» YOUR GOAL
Transcribe word for word the lines below from the line with "right knee: (293, 307)" through the line with "left ankle: (225, 303)", ends included.

» TASK INPUTS
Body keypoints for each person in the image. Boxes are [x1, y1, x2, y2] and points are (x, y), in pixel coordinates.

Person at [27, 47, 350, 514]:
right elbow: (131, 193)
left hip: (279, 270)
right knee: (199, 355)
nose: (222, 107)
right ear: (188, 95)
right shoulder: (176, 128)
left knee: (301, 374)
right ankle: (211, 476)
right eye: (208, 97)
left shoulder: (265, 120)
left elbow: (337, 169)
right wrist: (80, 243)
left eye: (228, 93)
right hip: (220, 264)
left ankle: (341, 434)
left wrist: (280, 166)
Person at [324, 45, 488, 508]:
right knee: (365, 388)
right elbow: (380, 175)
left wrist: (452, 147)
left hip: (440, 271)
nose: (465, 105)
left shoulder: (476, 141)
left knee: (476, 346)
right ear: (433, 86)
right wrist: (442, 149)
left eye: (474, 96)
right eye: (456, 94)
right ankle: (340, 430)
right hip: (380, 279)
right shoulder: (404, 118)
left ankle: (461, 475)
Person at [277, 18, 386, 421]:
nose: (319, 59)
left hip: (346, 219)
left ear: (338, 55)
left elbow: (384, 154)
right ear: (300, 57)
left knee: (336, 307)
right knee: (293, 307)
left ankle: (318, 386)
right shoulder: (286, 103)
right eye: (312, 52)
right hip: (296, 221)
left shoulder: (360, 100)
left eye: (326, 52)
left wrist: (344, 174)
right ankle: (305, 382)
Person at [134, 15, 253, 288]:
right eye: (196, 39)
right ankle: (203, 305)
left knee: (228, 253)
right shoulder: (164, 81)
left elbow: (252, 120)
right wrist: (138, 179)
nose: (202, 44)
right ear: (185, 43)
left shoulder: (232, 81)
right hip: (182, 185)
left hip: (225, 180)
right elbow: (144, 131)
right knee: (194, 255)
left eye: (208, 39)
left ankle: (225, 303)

* * *

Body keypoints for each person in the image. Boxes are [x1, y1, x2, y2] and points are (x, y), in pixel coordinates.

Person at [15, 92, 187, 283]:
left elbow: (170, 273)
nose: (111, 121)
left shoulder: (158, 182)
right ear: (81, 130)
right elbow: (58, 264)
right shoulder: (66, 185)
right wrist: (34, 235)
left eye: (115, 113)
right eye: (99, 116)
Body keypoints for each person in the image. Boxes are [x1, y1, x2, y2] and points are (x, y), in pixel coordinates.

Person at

» ANSWER BOX
right knee: (293, 307)
left ankle: (318, 386)
right shoulder: (286, 103)
right eye: (312, 52)
right hip: (296, 221)
left shoulder: (360, 100)
left eye: (326, 52)
left wrist: (344, 174)
right ankle: (305, 382)
Person at [134, 15, 253, 288]:
right eye: (196, 39)
right ankle: (203, 305)
left knee: (228, 253)
right shoulder: (164, 81)
left elbow: (252, 120)
right wrist: (138, 179)
nose: (202, 44)
right ear: (185, 43)
left shoulder: (232, 81)
right hip: (182, 185)
left hip: (225, 180)
right elbow: (144, 131)
right knee: (194, 255)
left eye: (208, 39)
left ankle: (225, 303)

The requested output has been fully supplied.